“They are at the trees!” she cried. “White Chief’s knife shall not strip the captives’ skins off. Alaska’s head is hot now, and her wolves must drink of the white man’s blood.”
The last sentence was uttered while she bounded from the village, followed by the nine remaining wolves of her once invincible band.
“Strip the white louts!” commenced Jim Girty, furious with hellish anticipation, as he halted on one of the wooded hills crowned by a large concourse of women and children, whose whetted knives and repulsive faces told how eager they were to dye their hands in the captives’ blood.
To the waists our three friends were hurriedly stripped, and bound to as many trees.

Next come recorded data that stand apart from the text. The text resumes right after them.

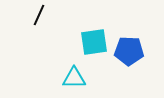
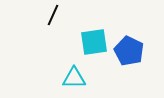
black line: moved 14 px right
blue pentagon: rotated 24 degrees clockwise
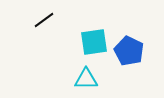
black line: moved 9 px left, 5 px down; rotated 30 degrees clockwise
cyan triangle: moved 12 px right, 1 px down
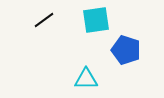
cyan square: moved 2 px right, 22 px up
blue pentagon: moved 3 px left, 1 px up; rotated 8 degrees counterclockwise
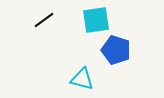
blue pentagon: moved 10 px left
cyan triangle: moved 4 px left; rotated 15 degrees clockwise
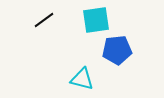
blue pentagon: moved 1 px right; rotated 24 degrees counterclockwise
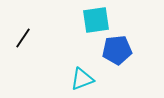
black line: moved 21 px left, 18 px down; rotated 20 degrees counterclockwise
cyan triangle: rotated 35 degrees counterclockwise
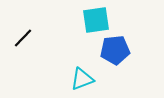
black line: rotated 10 degrees clockwise
blue pentagon: moved 2 px left
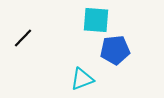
cyan square: rotated 12 degrees clockwise
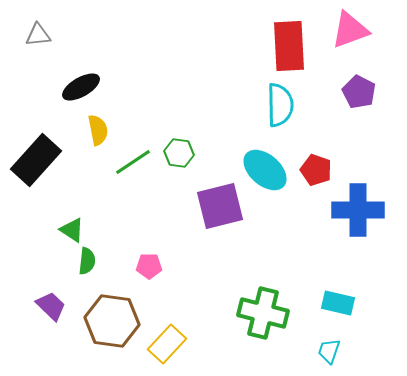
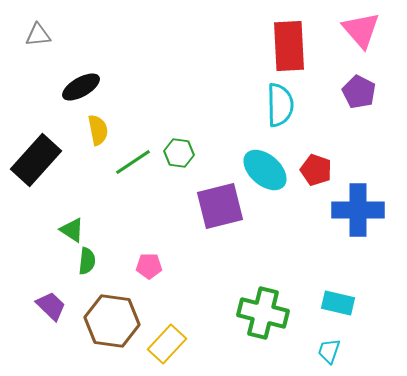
pink triangle: moved 11 px right; rotated 51 degrees counterclockwise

The squaws had built several large fires, which lent a tragic coloring that is indescribable to the nocturnal scene, and it was with great difficulty on the part of Girty and the Prophet, that they could be restrained from rushing upon the prisoners in a body and hacking them to pieces. But the renegade threw a line of warriors between them and the trees, and impatiently awaited the completion of the stripping process.

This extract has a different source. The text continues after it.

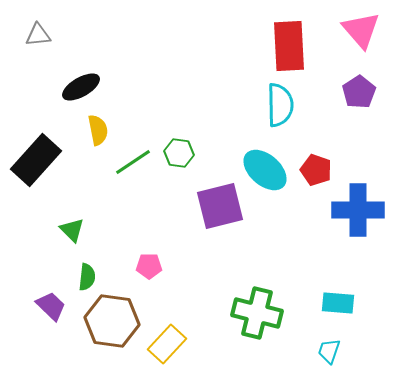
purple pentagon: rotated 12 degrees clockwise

“Now!” he shouted, with fiendish glee, springing forward at last with the saw-blade flashing above his head, “I will skin the Giant devil, and then the Shawnees can torture the red traitor, and the weakling!”
Hewitt regarded the renegade with a calm look, as he strode forward, hissing his triumph from between clenched teeth.
“I told you so, you giant white dog. Now for a square inch of your accursed hide.”
The ragged blade descended; it had touched Hewitt’s breast, and was red with his blood, when a shout greeted the renegade’s ears.